Instructions for the task
Would you transcribe each entry precisely as it stands, setting aside any images?

Information given
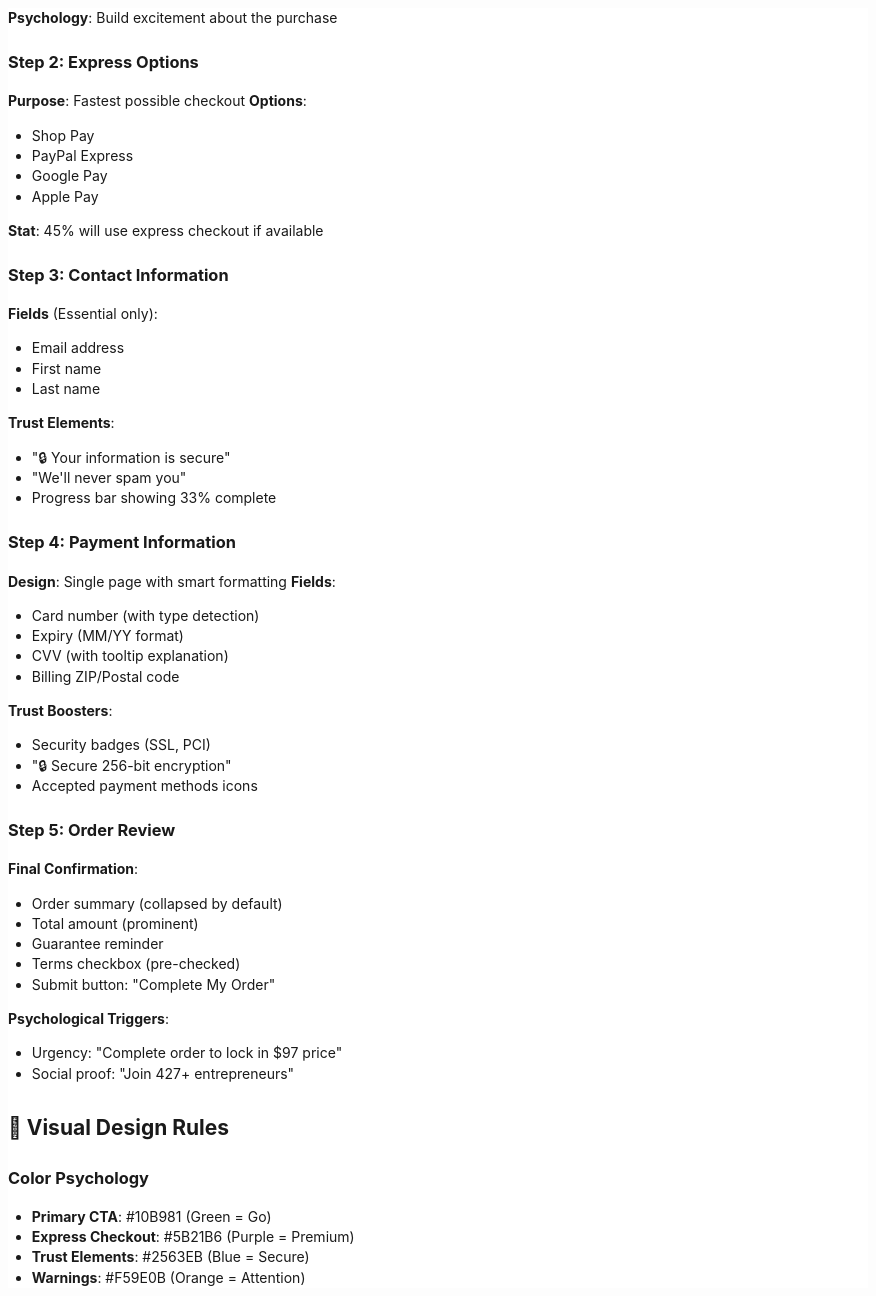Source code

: **Psychology**: Build excitement about the purchase

### Step 2: Express Options
**Purpose**: Fastest possible checkout
**Options**:
- Shop Pay
- PayPal Express
- Google Pay
- Apple Pay

**Stat**: 45% will use express checkout if available

### Step 3: Contact Information
**Fields** (Essential only):
- Email address
- First name
- Last name

**Trust Elements**:
- "🔒 Your information is secure"
- "We'll never spam you"
- Progress bar showing 33% complete

### Step 4: Payment Information
**Design**: Single page with smart formatting
**Fields**:
- Card number (with type detection)
- Expiry (MM/YY format)
- CVV (with tooltip explanation)
- Billing ZIP/Postal code

**Trust Boosters**:
- Security badges (SSL, PCI)
- "🔒 Secure 256-bit encryption"
- Accepted payment methods icons

### Step 5: Order Review
**Final Confirmation**:
- Order summary (collapsed by default)
- Total amount (prominent)
- Guarantee reminder
- Terms checkbox (pre-checked)
- Submit button: "Complete My Order"

**Psychological Triggers**:
- Urgency: "Complete order to lock in $97 price"
- Social proof: "Join 427+ entrepreneurs"

## 🎨 Visual Design Rules

### Color Psychology
- **Primary CTA**: #10B981 (Green = Go)
- **Express Checkout**: #5B21B6 (Purple = Premium)
- **Trust Elements**: #2563EB (Blue = Secure)
- **Warnings**: #F59E0B (Orange = Attention)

Result of the exercise
Source code

: **Psychology**: Build excitement about the purchase

### Step 2: Express Options
**Purpose**: Fastest possible checkout
**Options**:
- Shop Pay
- PayPal Express
- Google Pay
- Apple Pay

**Stat**: 45% will use express checkout if available

### Step 3: Contact Information
**Fields** (Essential only):
- Email address
- First name
- Last name

**Trust Elements**:
- "🔒 Your information is secure"
- "We'll never spam you"
- Progress bar showing 33% complete

### Step 4: Payment Information
**Design**: Single page with smart formatting
**Fields**:
- Card number (with type detection)
- Expiry (MM/YY format)
- CVV (with tooltip explanation)
- Billing ZIP/Postal code

**Trust Boosters**:
- Security badges (SSL, PCI)
- "🔒 Secure 256-bit encryption"
- Accepted payment methods icons

### Step 5: Order Review
**Final Confirmation**:
- Order summary (collapsed by default)
- Total amount (prominent)
- Guarantee reminder
- Terms checkbox (pre-checked)
- Submit button: "Complete My Order"

**Psychological Triggers**:
- Urgency: "Complete order to lock in $97 price"
- Social proof: "Join 427+ entrepreneurs"

## 🎨 Visual Design Rules

### Color Psychology
- **Primary CTA**: #10B981 (Green = Go)
- **Express Checkout**: #5B21B6 (Purple = Premium)
- **Trust Elements**: #2563EB (Blue = Secure)
- **Warnings**: #F59E0B (Orange = Attention)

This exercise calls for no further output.